## THE TASK
Each line in the data holding "linejoin" should be listed.

DATASET EXCERPTS section start

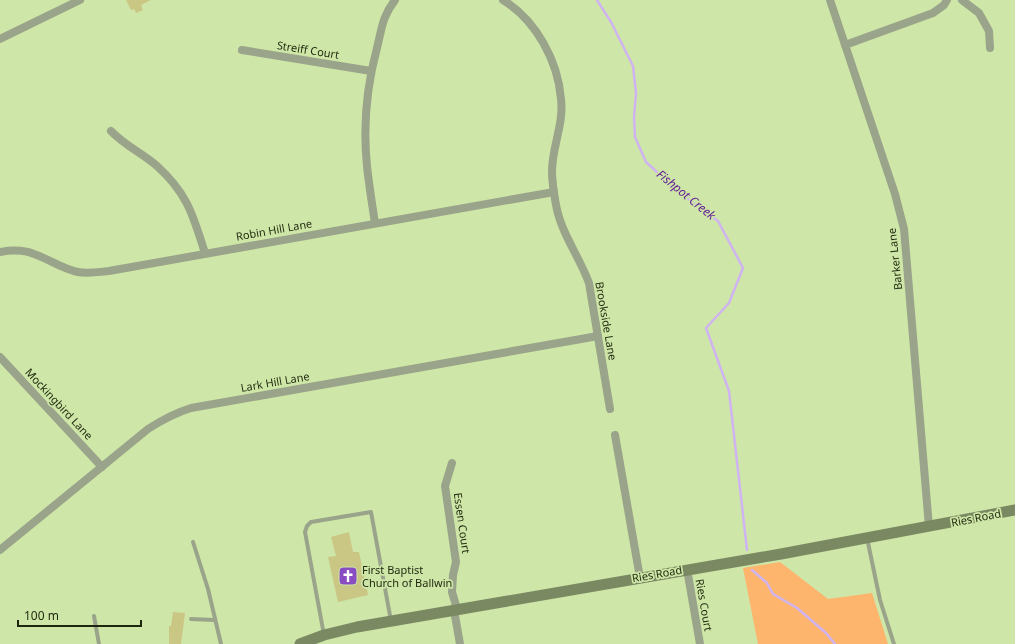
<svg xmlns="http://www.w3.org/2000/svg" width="1015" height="644" viewBox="0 0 1015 644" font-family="'Noto Sans',sans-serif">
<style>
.green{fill:#fdb56e}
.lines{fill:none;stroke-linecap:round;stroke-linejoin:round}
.stream{stroke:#d0b4f2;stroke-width:2.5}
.building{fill:#cac684}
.lane{stroke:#9aa48a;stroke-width:4}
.street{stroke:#9aa48a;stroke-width:8}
.secondary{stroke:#7a8962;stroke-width:11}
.labels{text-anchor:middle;stroke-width:3.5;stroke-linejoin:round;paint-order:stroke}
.street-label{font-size:11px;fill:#1e270e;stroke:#cee6a7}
.poi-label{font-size:11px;fill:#1e270e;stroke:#cee6a7;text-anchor:start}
.water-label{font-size:12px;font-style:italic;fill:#621f96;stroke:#cee6a7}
</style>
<rect width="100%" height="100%" fill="#cee6a7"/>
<path class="green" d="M780,562L828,599L872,593L888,644H758L743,568Z"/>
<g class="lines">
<g class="stream">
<path d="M597,0L611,22L633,66L636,93L634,117L635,137L646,162L681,194L718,221L743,268L729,303L706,328L729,391L747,550"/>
<path d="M752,570L767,583L773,594L797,608L826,633L835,644"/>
</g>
</g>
<g class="building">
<path d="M126,0H151L141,5L143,10L136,13L134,9L131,10Z"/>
<path d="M349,532L353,552H359L368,595L338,602L328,557L336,556L331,537Z"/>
<path d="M173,612L185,613L181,644H169V626H171Z"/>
</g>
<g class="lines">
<g class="lane">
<path d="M867,538L880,600L894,644"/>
<path d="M193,542L208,589L221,644"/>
<path d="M94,616L99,644"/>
<path d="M191,619L214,620"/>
<path d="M324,635L305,532L307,526L311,522L371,512L391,621"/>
</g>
<g class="street">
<path d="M503,0C536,20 558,61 561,99C564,124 552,147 552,171C552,182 554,194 556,205C561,233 579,256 589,283L610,409"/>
<path d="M830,0L895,194L904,229L929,527"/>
<path d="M962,0L979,13L989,31L990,48"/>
<path d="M0,39L80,0"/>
<path d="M845,45L933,13L944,5L947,0"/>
<path d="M242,50L371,71"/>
<path d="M111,131C124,145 142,153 157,166C188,194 193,216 205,253"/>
<path d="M375,223C372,204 369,185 367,166C363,127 367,85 377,48C382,28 382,17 395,0"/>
<path d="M0,252C11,250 24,250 34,254C49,259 62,269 78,272C88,274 99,272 109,271L554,192"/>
<path d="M0,357L102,467"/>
<path d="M615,435L640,578"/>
<path d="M452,463L445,486L456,562L453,575L452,592L457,609"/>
<path d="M0,550L148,429C162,420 175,413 191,408L598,336"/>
<path d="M687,569L700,644"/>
<path d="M454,610L460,644"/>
</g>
<path class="secondary" d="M300,644L324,635L357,627L781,554L1015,510"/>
</g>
<defs>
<symbol id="church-square" viewBox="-11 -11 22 22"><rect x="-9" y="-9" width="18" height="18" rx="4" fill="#894cc2" stroke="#cee6a7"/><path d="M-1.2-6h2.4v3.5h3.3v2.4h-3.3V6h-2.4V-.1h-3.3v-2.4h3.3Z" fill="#fff"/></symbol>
</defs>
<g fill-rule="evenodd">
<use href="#church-square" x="337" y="565" width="22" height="22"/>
</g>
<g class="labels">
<g class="street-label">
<text transform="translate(308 50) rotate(9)" y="4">Streiff Court</text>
<text transform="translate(274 230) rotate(-10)" y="4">Robin Hill Lane</text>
<text transform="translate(895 259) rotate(-96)" y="4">Barker Lane</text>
<text transform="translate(606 321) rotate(80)" y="4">Brookside Lane</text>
<text transform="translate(275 382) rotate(-10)" y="4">Lark Hill Lane</text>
<text transform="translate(59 404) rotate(47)" y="4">Mockingbird Lane</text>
<text transform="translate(976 518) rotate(-11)" y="4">Ries Road</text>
<text transform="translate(462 523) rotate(82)" y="4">Essen Court</text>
<text transform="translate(657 574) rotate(-10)" y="4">Ries Road</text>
<text transform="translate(704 605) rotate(80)" y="4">Ries Court</text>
</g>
<g class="poi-label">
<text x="362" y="574">First Baptist<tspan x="362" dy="13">Church of Ballwin</tspan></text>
</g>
<g class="water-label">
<text transform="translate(686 195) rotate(39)" y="4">Fishpot Creek</text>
</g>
</g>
<path d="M18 620v6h123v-6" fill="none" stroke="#1e270e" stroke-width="2"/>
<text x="24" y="620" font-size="12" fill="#1e270e" stroke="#cee6a7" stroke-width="3" paint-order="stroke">100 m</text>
</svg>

DATASET EXCERPTS section end

## REPLY
.lines{fill:none;stroke-linecap:round;stroke-linejoin:round}
.labels{text-anchor:middle;stroke-width:3.5;stroke-linejoin:round;paint-order:stroke}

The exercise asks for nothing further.